We stay away from prohibited deal sites and review clubs that Amazon has banned to use for reviews. We stay away from them because they are high-risk projects that can bring our business down in a snap.
Reviewing Your Products
Reviewing my products is a no-brainer action: Obviously, I cannot sit in front of my computer and start reviewing my products.
Surprisingly, some sellers review their products by opening separate accounts that they use as buyers. They write a review, and it gets published and stays up on their page with no warning from Amazon for the first time. As they continue setting up more accounts and reviewing their products, Amazon catches up with them.
We all know that Amazon is good at tracing multiple accounts using various information to link up logins even when we register on different computers and browsers using different names and addresses. Sometimes, amazon may close such accounts instantly or it can take some time.
Asking Employees and Family for Reviews
Asking employees and family members for reviews on your Amazon products sounds like a good idea, but amazon strictly prohibits them from giving reviews. Amazon considers family and employees to have some sort of interest in the business and so it would be similar to reviewing your own product.
Sellers ask for family and employee reviews simply because they want and know they will get positive reviews from them. Nonetheless, it is the same as writing your review.
How does Amazon recognize employee or family member reviews? Amazon runs a set of modern technology that detects account connections. If I have several employees and close family members, there is a high possibility that some of their accounts are directly linked to mine.
For instance, let’s say that one of my employees once used Amazon to buy a product and sent it directly to my address, or onetime I logged into my Amazon account from one of my family members’ house.
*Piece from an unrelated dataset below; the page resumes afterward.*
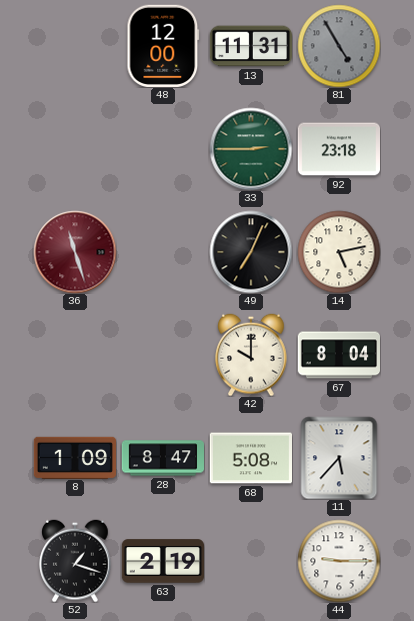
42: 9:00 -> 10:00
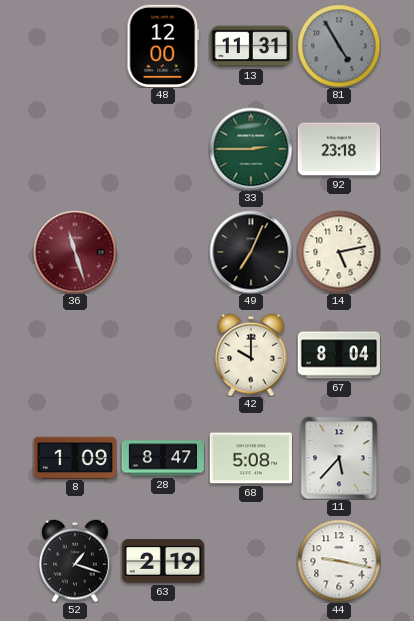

All these accounts eventually link up and establish a connection, which is proof enough to Amazon that I am related to those people in one way or another.
Amazon only mentions family and employees and does not rule out friends, which means that they may or may not be prohibited from writing your reviews. With this regard, you can ask one or two friends to give you favorable feedback about your product but with caution, because it is also risky.
Asking Non-Amazon Buyers for Reviews
Most of the time, we create good customer-seller relationships both online and in our brick-and-mortar stores. The customers entrust us with the shipping of their goods and after-sales service. They give us a go-ahead to contact them anytime via their phone, email, or physical mail about our product updates and marketing messages.
As per Amazon policy, when someone buys my product from Amazon, they don’t become my customer, rather Amazon’s alone. Amazon clearly states this, and its breach can lead to account closure and loss to your business.
Although Amazon customers may provide you with their contacts, it is only meant for delivery purposes, and you are prohibited from contacting customers using their phone numbers.
What about a customer’s email address? Amazon does not provide you with their customer’s real email addresses. Instead, they give us an encrypted version linked to the buyer-seller messaging service.
Amazon customers know that they are Amazon’s clients but not yours. According to their understanding, they buy products from amazon and not from you. It would therefore be a breach of policy for you to contact customers directly, which would raise eyebrows with Amazon.
There are no shortcuts to getting positive reviews on Amazon. Getting positive reviews is all about continuous hard work, persistence, and communication techniques. These are the keys to success in Amazon. Once we learn the art of trading right, and by observing the do’s and don’ts, you will get better reviews that translate to sales.
The growth might be slow but it’s worth it because eventually, you will scale up your monthly revenues without hacks and quick fixes that could land you in trouble.